**DOCUMENT EXTRACT:**
——

The book is herky-jerky, beginning when Theo is a man, then he’s a boy, and the reader follows his misadventures until he’s a man again. The opening of the end was like a punch to the gut. Journals? Letters to his dead mother? Incomplete recollections?

I see why this book is renowned, the imagery is breathtaking. However, I felt woefully under-educated and inexperienced as I read. I would probably flunk out of this book club.

‘The Goldfinch’ is an education in art history, antiquities, high society and those middling others who slink about feasting on the scraps of the wealthy and trying to blend in with fanciful histories and equally fancy attire. ‘The Goldfinch’ offers lessons in wealth, ill gotten gains, addiction, abandonment, self preservation, (homoerotic) love, and obsession.

But I can’t say I enjoyed this book…

Once I made it through chapter one, the plot became more engaging. I felt deeply for the poor orphaned Theo. I hoped he would turn out okay, but he won’t based on the beginning of chapter one (an unhappy fact that stayed with me as I read the 780+pages). I continued to read because I needed to know how he ended up in such a state.

There was no escaping the sense of being told a story. The language and tone of the narration, the word choice all felt deliberate. A boy of 13 would not speak in such a way, despite acknowledging he was gifted in words from a young age.

What truly kept me turning the page was the colorful supporting cast. Boris, Hobie, Pippa, the doormen, the Barbours, even Welty and Mrs. Decker were much more interesting than Theo. Perhaps because Theo himself believed them to be more alive than he was.

But I can’t say I liked this book.

Clearly, there is a master at work in these pages. Tartt paints vivid pictures that only come alive in the presence of others. Theo is a drugged out, paranoid antiques dealer who suffers from PTSD.

The book was ridiculously long for a simple premise which repeated itself. Theo the accidental art thief coveted his treasure. The painting was then stolen from him, and he was never aware until one of his antiques customers confronts him about being swindled. Why Hobie made replica furniture was lost on me… Boris, the loveable scamp, showed up to confess that he’d taken the painting some years earlier and had amassed a fortune from it, but he will get it back for his beloved ‘Potter.’

All the best parts had Boris in it.

——

**INFORMATION:**
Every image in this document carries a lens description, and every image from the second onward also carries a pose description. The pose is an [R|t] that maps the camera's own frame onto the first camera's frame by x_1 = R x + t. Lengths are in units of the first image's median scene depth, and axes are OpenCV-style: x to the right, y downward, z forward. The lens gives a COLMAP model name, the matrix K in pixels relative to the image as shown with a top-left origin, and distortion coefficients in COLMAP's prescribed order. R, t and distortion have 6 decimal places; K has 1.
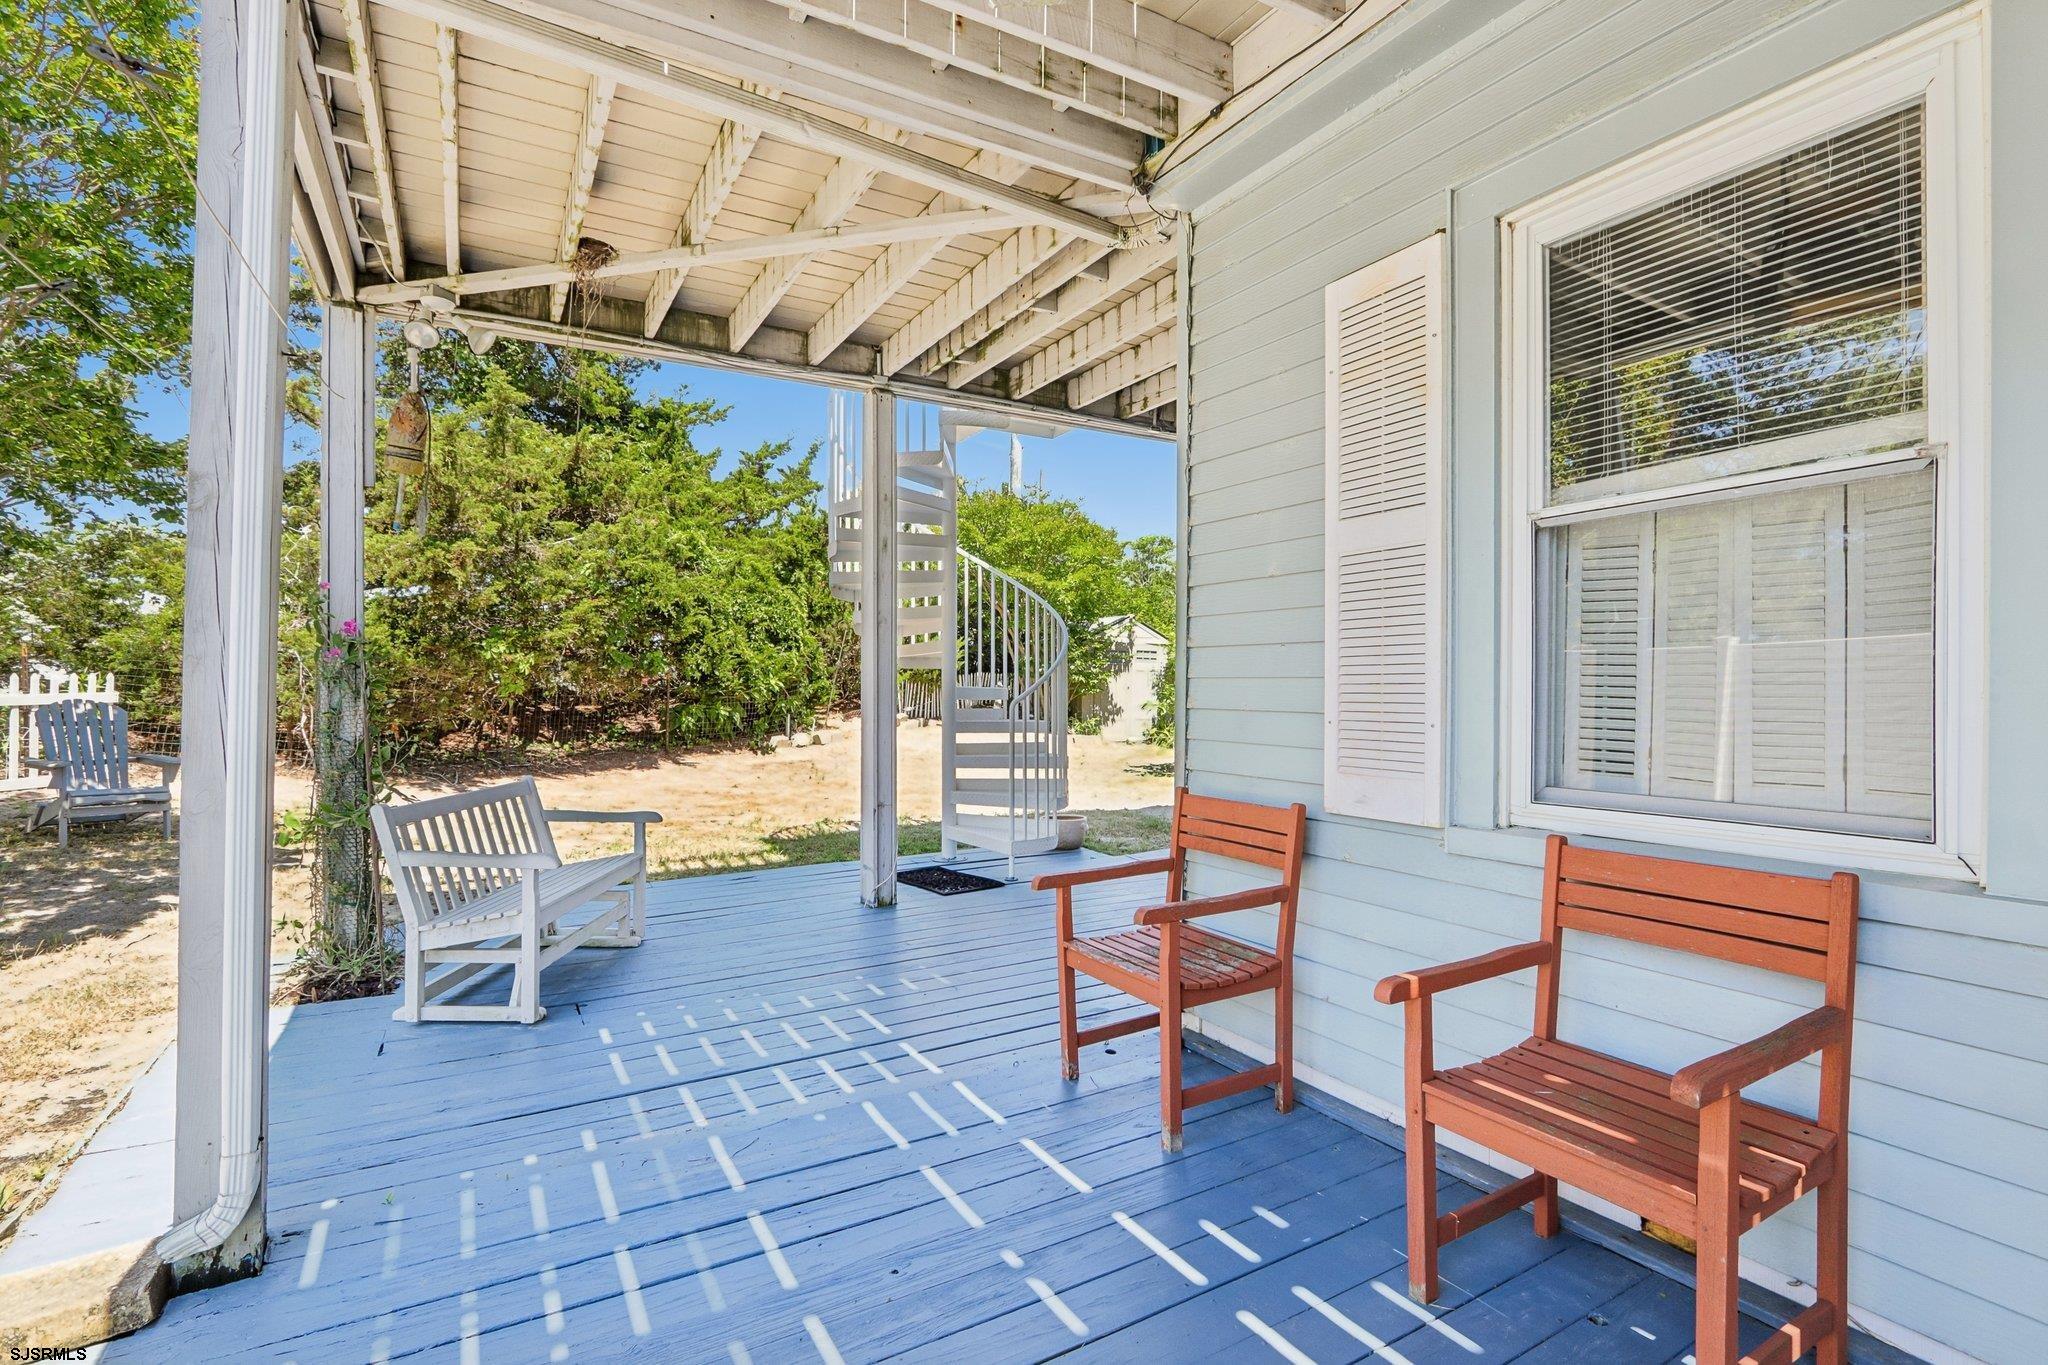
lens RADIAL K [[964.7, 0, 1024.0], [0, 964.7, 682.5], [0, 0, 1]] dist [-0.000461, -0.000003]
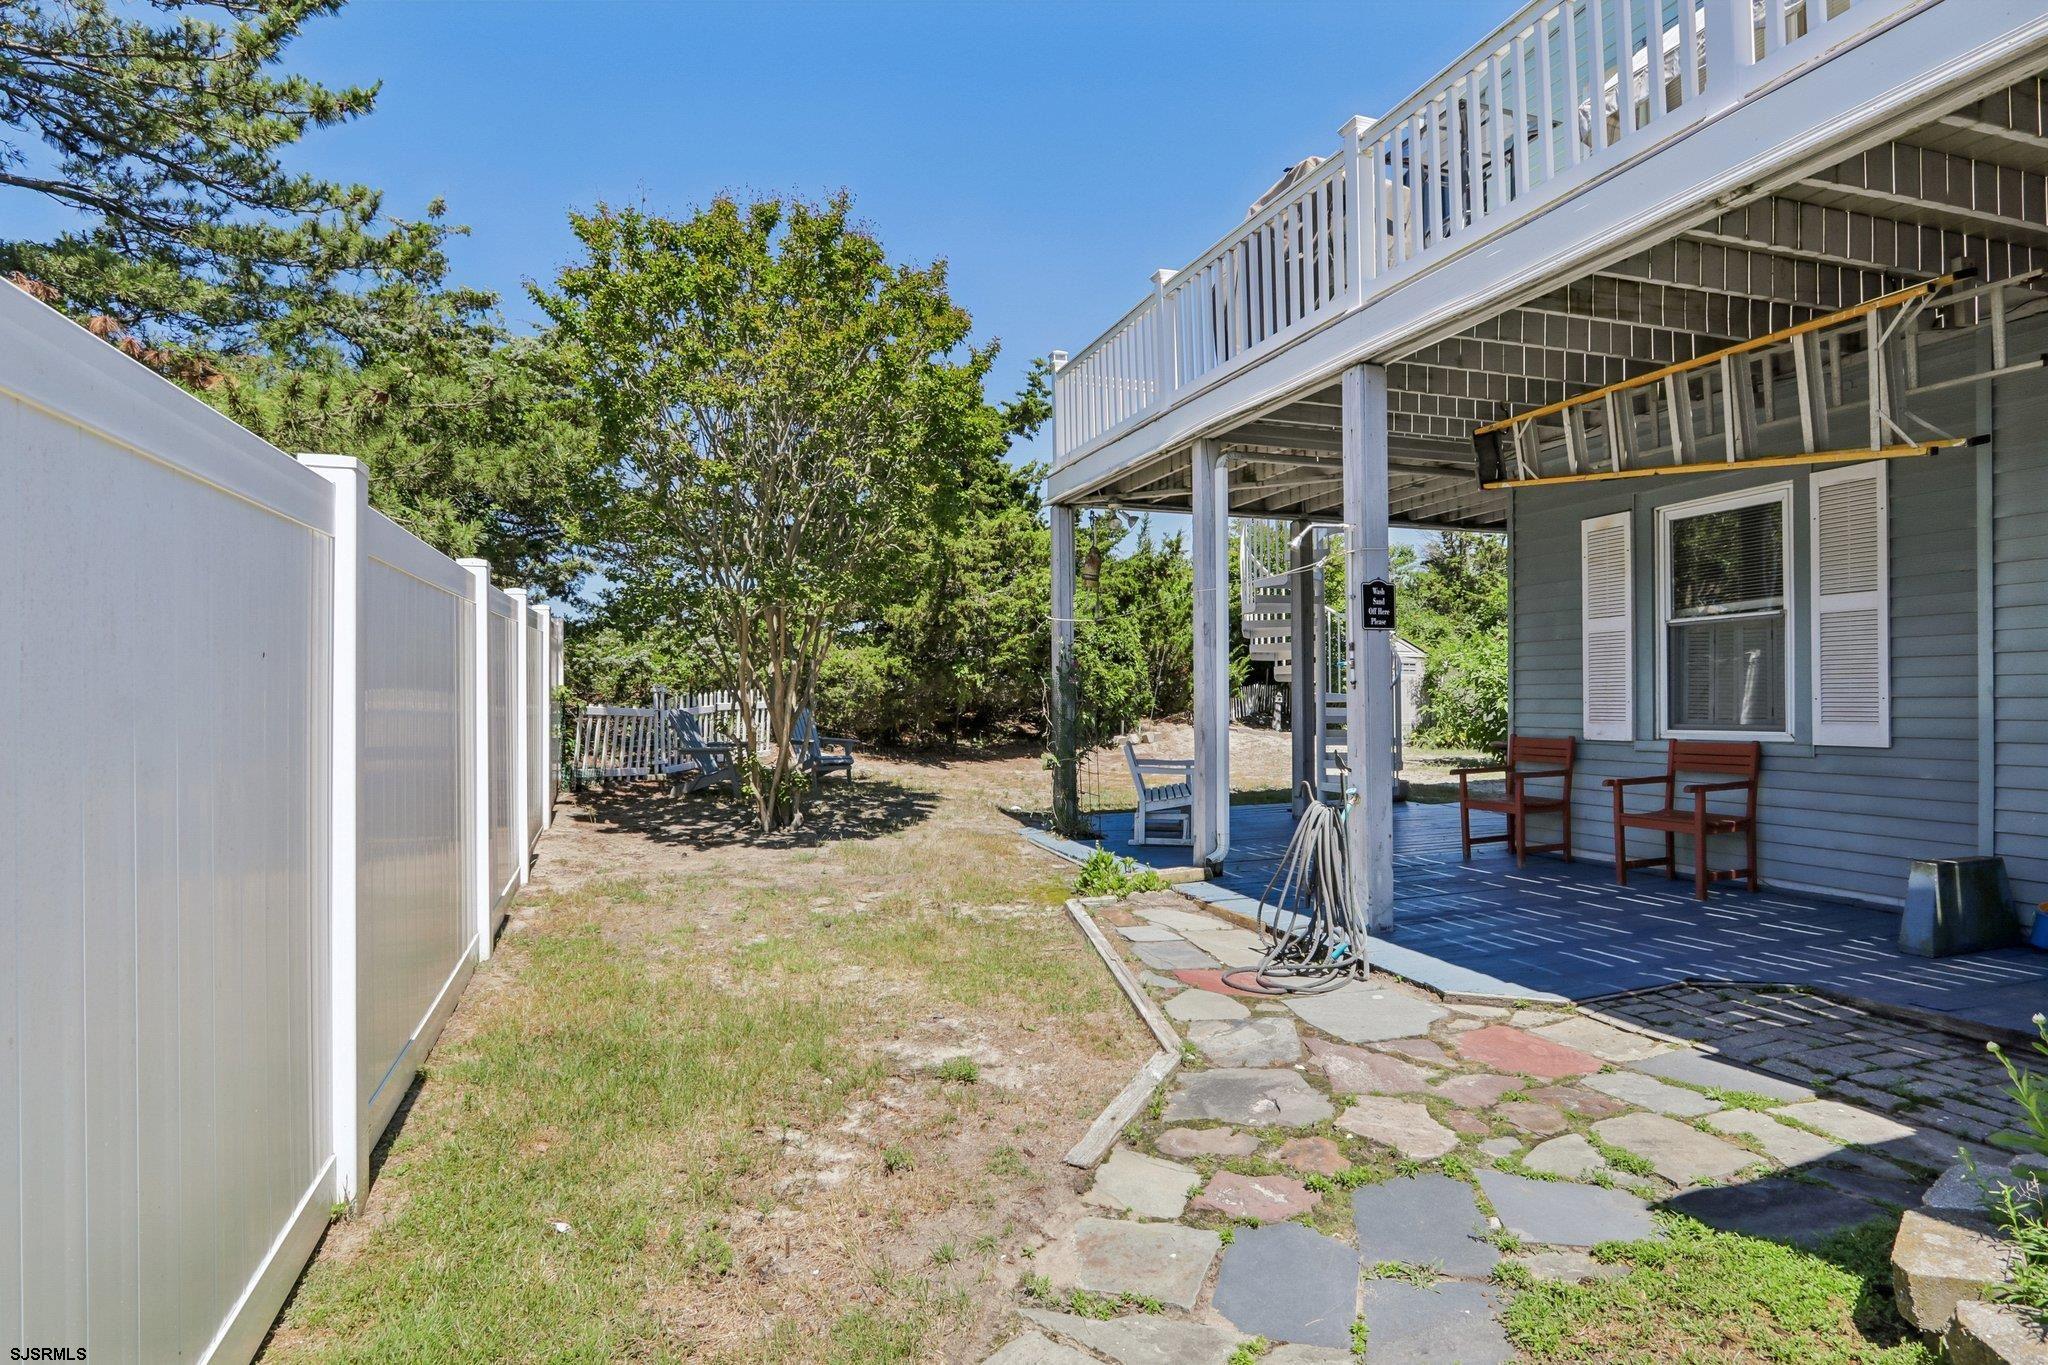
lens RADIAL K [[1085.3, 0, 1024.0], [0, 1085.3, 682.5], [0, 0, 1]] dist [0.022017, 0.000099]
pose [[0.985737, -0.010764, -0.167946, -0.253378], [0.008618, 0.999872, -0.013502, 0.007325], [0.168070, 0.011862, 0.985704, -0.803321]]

——

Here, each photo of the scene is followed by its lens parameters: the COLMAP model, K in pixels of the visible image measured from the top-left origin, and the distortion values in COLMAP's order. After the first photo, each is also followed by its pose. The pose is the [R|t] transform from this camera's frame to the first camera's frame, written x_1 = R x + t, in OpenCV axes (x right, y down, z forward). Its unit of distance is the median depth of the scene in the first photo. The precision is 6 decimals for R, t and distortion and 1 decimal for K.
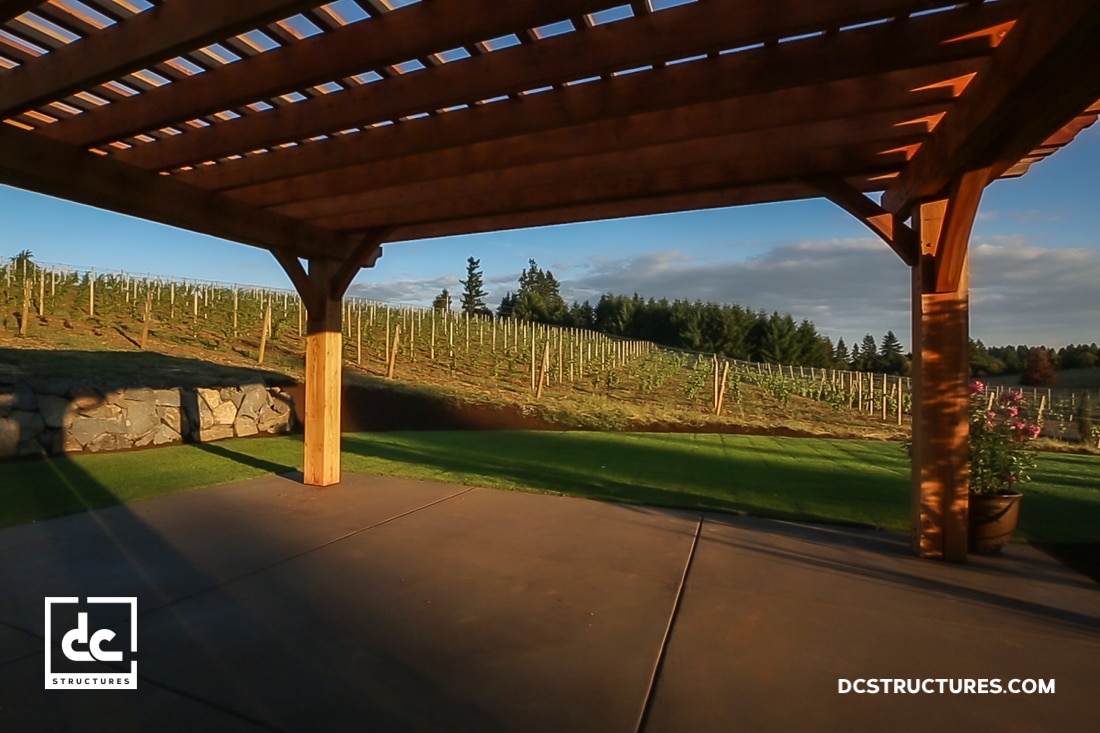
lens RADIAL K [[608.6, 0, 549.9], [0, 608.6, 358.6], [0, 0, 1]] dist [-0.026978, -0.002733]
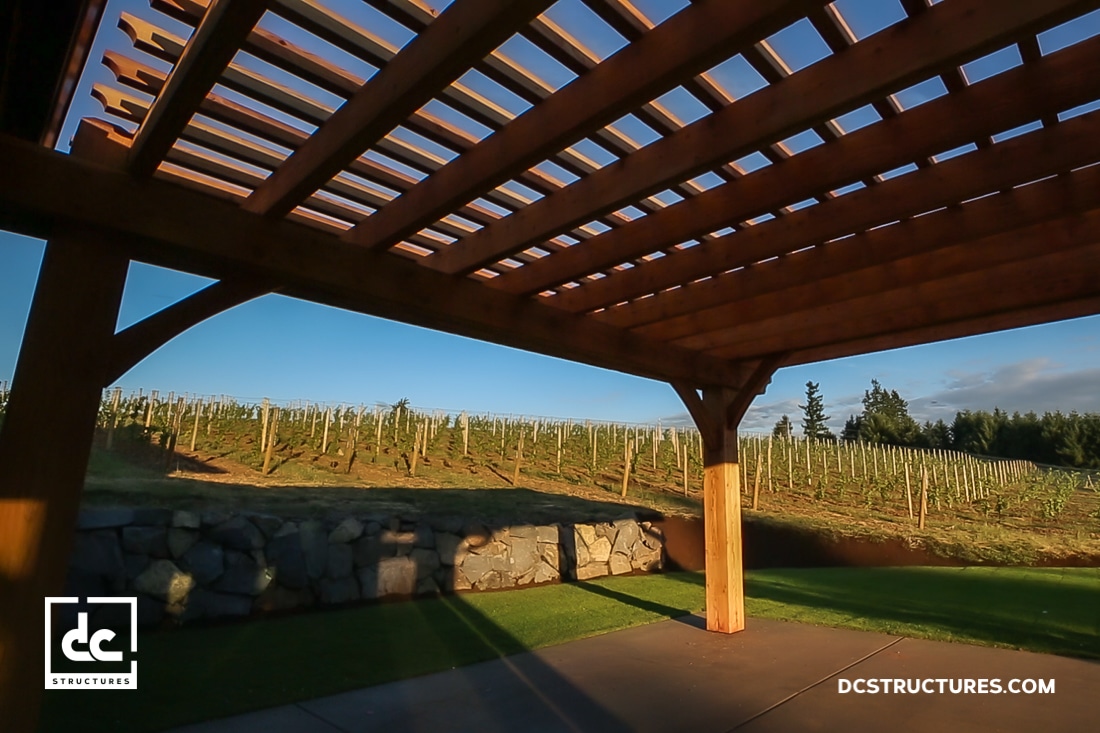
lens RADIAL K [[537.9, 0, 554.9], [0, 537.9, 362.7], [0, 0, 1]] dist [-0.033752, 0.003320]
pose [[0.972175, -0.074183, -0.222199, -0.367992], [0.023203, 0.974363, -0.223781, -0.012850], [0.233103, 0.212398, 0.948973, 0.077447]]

——

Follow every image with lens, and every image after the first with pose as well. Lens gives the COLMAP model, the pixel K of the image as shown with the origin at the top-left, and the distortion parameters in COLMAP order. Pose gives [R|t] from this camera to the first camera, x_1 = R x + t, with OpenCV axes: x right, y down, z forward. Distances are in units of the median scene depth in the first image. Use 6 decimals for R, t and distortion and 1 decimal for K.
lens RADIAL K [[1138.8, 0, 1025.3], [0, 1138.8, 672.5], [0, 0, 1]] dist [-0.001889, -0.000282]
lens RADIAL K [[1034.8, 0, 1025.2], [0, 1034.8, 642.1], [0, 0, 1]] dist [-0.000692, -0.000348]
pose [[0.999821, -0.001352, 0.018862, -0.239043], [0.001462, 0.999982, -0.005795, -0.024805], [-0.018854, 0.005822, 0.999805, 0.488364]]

——

**PROBLEMS TO WORK ON:**
(1) In the Goldfinch review, which character is said to appear in all the best parts?
(2) Please repeat the Goldfinch review word for word, from "What truly kept" to "suffers from PTSD.".
(3) Go on with the Goldfinch review, picking up after its final sentence.

**OUTPUTS IN ORDER:**
(1) Boris

(2)
What truly kept me turning the page was the colorful supporting cast. Boris, Hobie, Pippa, the doormen, the Barbours, even Welty and Mrs. Decker were much more interesting than Theo. Perhaps because Theo himself believed them to be more alive than he was.

But I can’t say I liked this book.

Clearly, there is a master at work in these pages. Tartt paints vivid pictures that only come alive in the presence of others. Theo is a drugged out, paranoid antiques dealer who suffers from PTSD.

(3)
But I still don’t know if I liked this book.

All the highbrow talk became tiresome, although Hobie remained likeable. I too would have enjoyed spending time with him in his workshop. Theo’s constant performing became exhausting. However, for a first person POV, I appreciated the visceral connection to Theo’s experiences and the narration. I usually don’t care for first person POV because so much of what else is happening around the narrator is omitted and the reader is stuck inside one person’s head. Theo’s head is effed up. He’s paranoid, so he saw everything and had a detailed opinion about it. He was most himself with Boris, I think. At first I thought the author was a bit inconsistent with the two boys’ voices, but perhaps Tartt is just that skilled to show the nuances in Theo’s development. That he would speak, and maybe even think, with the same cadence of the company he kept.

That ending… I never believed this would be a happily ever after, but there’s no real end. Theo kinda sorta celebrated that he was a part of immorality while he watched Boris shoot up.

For character development, Tartt gets top marks. Plot. The story is layered and engaging. Delivery. It’s a bit too long, yet I’m not sure what could be trimmed, perhaps cutting back on the descriptions would help move things along. After a painfully slow start, the story picked up (at about 30%) and never really slowed down until about 95% complete.

Read it, but start maybe in chapter 2, part 3.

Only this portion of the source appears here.